Suppose I refine the question to:
I agree [with Todd]. That's why low-level features like these are useless unless we "organize" them in higher-level features. And that's a difficult vision problem. I agree. That's why low-level features like these are useless unless we "organize" them in higher-level features. And that's a difficult vision problem. [Referring to Todd's comment about training criteria] We may not have enough data for training. So a set of heurisitics may be more effective for recognition.
I do not in any way disagree with Todd's perspective on the most promising application of CBR. But I also think it (or other learning systems) have potential for deriving abstract features from primitive ones, and at other points.
I do not want someone to waste their time working on something that they don't believe will pan out, but at this time I think it is valuable to build system prototypes it it can be done relatively quickly, so that more people can get involved in configuring systems.
Concerning the comments of several who doubt that we have enough information to initiate training, I think we should look at interactive training. For instance, Danko said he could make out three higher features in the picture(s) Alex provided. Could he not just tell a learning system what they are?
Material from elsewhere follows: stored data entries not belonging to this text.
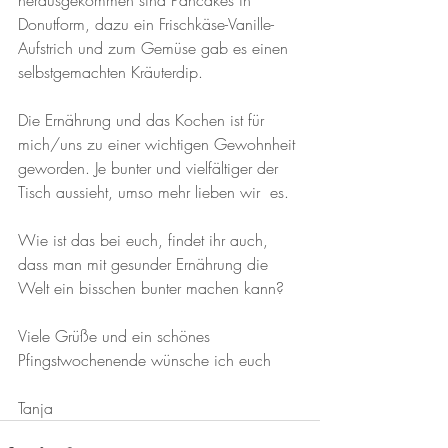
herausgekommen sind Pancakes in 
Donutform, dazu ein Frischkäse-Vanille-
Aufstrich und zum Gemüse gab es einen 
selbstgemachten Kräuterdip. 
Die Ernährung und das Kochen ist für 
mich/uns zu einer wichtigen Gewohnheit 
geworden. Je bunter und vielfältiger der 
Tisch aussieht, umso mehr lieben wir  es. 
Wie ist das bei euch, findet ihr auch, 
dass man mit gesunder Ernährung die 
Welt ein bisschen bunter machen kann? 
Viele Grüße und ein schönes 
Pfingstwochenende wünsche ich euch 
Tanja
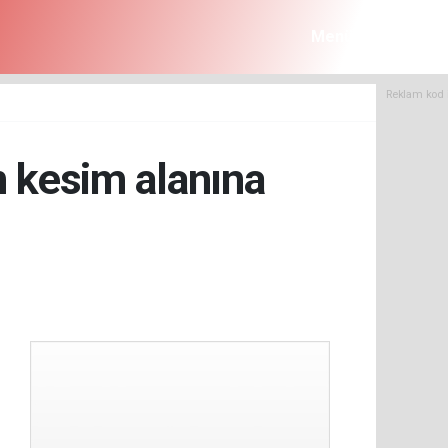
Menü
Reklam kod 
n kesim alanına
Danko mentioned classical mid-level features - blobs, curves, etc. Note that what Alex has plotted are not yet curves (not even lines), but are simply dominant orientations at each pixel.
Organizing these primitive features into mid-level features is a difficult problem which is solved usually by minimizing a measure of error (discrepancy) between the model of those mid-level features and the existing primitives. Basically, it entails a search in the space of the free parameters of the mid-level features that will result in a good fit to the data. For example, the classical Hough transform finds straight lines in the image by doing a search in the space of all possible lines.
It would certainly be interesting if we could get a learning system do this work for us.